Feature Engineering and Feature Selection

20. Feature Engineering and Feature Selection#

Satadisha Saha Bhowmick

Statistical models have become ubiquitous in our efforts to understand and predict a variety of phenomena in modern society. Models are created by taking existing data into account and learning mathematical representations that optimally can generalize over and explain the observed outcomes with a view to draw inference or predict estimations upon future unobserved data.

The variables that go into a model are called predictors or features or independent variables (depending on context). The quantity being modelled is the response or dependent variable. Features represent observed examples for the model and are key to its success. Different set of predictors can help generalize the predictive task at hand, through a process called model fitting, to varying degree of effectiveness, depending on their association with the outcome variable. If the features have no relationship with the outcome, they are redundant and the resulting data representation is irrelevant for the purpose of modelling.

The idea that there are different ways to represent the observed examples fed to a model and impact its performance leads to the notion of Feature Engineering. It is a process that utilizes domain knowledge to transform raw data collected for a predictive problem into new features, or variables, that better represent the underlying patterns in data and lead to more effective models. Often time, applying the right transformations on the original data can also lead to simpler models and more interpretable features. Typically, such transformations are also unsupervised.
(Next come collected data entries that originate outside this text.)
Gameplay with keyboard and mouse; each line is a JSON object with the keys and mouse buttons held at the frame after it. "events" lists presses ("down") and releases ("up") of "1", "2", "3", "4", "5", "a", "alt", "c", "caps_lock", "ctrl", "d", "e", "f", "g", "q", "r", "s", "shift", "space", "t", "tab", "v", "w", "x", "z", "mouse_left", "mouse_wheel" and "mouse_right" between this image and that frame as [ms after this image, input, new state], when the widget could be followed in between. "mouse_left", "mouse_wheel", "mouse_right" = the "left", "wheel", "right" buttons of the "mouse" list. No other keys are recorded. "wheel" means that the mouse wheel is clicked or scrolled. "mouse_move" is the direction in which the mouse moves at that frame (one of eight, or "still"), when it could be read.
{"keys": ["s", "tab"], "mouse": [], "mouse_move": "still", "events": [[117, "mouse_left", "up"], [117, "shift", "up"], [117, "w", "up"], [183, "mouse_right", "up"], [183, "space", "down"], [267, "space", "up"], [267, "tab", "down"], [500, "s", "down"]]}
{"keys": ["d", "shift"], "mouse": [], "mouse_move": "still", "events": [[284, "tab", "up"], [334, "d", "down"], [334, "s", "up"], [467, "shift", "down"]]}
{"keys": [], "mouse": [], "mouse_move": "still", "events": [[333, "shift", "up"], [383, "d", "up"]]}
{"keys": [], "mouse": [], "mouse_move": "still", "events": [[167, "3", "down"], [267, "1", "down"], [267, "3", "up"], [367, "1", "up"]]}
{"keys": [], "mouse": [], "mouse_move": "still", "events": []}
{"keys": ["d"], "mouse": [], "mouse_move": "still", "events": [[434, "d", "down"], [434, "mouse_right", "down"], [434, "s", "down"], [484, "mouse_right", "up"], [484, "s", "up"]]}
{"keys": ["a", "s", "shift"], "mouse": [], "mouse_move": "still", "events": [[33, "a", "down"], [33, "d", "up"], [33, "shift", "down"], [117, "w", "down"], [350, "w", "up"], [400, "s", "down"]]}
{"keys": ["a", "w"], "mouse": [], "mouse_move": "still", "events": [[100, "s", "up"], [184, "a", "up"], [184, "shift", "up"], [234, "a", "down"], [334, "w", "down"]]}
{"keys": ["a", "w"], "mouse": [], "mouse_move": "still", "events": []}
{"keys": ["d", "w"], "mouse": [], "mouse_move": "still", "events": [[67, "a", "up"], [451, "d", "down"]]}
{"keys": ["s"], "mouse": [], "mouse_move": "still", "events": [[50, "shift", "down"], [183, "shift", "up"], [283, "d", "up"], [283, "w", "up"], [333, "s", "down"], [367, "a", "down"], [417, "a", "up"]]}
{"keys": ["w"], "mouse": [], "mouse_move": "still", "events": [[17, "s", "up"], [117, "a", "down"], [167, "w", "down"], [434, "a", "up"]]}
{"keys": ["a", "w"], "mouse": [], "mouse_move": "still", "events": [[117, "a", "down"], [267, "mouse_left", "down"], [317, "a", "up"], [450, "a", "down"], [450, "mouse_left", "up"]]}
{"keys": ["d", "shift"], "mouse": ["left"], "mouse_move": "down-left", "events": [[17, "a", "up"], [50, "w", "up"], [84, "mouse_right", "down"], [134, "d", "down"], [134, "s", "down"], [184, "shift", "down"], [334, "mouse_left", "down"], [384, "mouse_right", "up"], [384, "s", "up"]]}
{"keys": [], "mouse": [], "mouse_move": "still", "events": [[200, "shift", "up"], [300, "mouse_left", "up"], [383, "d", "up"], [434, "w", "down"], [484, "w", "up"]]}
Although for any given dataset, many possible feature transformations can be chosen, it is important to carefully select which ones to use. In machine learning, an overabundance of features also require an adequate number of datapoints to be collected for the resulting model using these features to be properly fitted. Otherwise models trained using an overabundance of features trained upon insufficient data (relative to the number of predictors) often face the issue of ‘overfitting’ leading to suboptimal performance. This is where feature selection is necessary. Feature Selection is the process of choosing the most predictive features from a large feature space in order to make the training process as well as the resulting model more efficient. In supervised approaches to feature selection, different feature combinations are evaluated in conjunction with a trained model where performance in predicting the target variable can be computed to assess their impact. Alternatively, unsupervised approaches aim to identify similarities within predictors without the use of labeled data.